Le rapport dénonce encore la réduction de la lutte contre la faim « à un défi d’augmentation de la production et des rendements agricoles, relayant à un second plan d’autres aspects comme l’impact des changements climatiques sur les rendements agricoles, les risques de tensions et d’instabilité des prix agricoles, et les risques de conflits dus à la compétition sur l’utilisation des ressources naturelles à des fins énergétiques, industrielles et alimentaires, qui font peser sur les populations les plus vulnérables un défi majeur en termes d’accès à l’alimentation ».

Les organisations paysannes ne soutiennent pas la solution des agropoles

Pour les ONG à l’origine du document,  les organisations paysannes ne soutiennent pas la solution des agropoles « qui favorise les investissements des entreprises nationales et multinationales au détriment de ceux des exploitations familiales ».

Privilégier une autre approche

Les trois ONG appellent donc les États du G20 et les bailleurs, comme l’Agence Française de Développement, à cesser de financer les activités liées aux agropoles en Afrique. Elles recommandent de privilégier une autre approche, axée sur « le besoin de financement des [exploitations] familiales et le renforcement de leur accès aux ressources naturelles ».
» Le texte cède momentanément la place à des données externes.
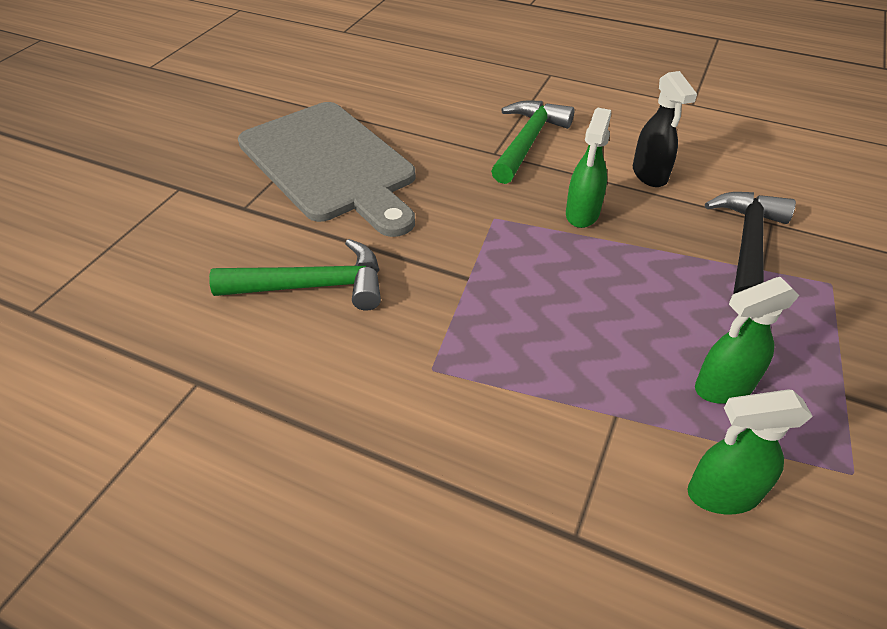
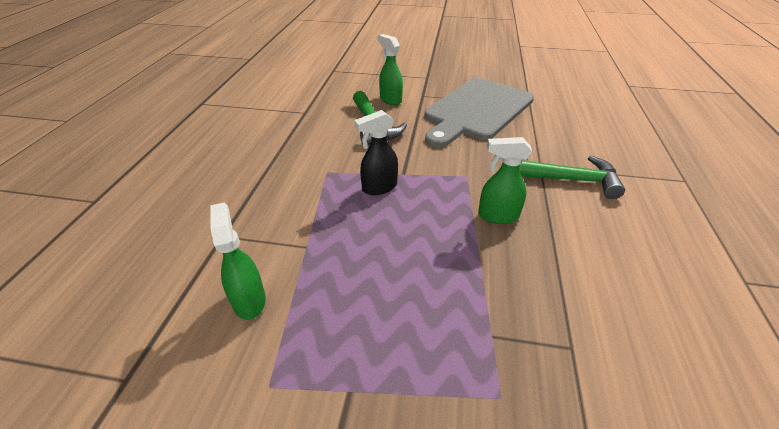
camera: 75 degrees right, 5 degrees down
black spray bottle [633,71,697,187] -> black spray bottle moved to [354,110,398,195]
green spray bottle [695,277,799,404] -> green spray bottle moved to [377,34,403,105]
black hammer [705,192,796,294] -> none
Une approche soutenue par le Comité pour la Sécurité Alimentaire mondiale, mais aussi par des institutions internationales telles que le Fonds International pour le Développement Agricole, la Banque mondiale et l’organisation des Nations unies pour l’Agriculture et l’Alimentation (FAO). Les trois ONG s’étonnent d’ailleurs de voir la Banque Mondiale et le FAO soutenir cette approche, parallèlement aux agropoles.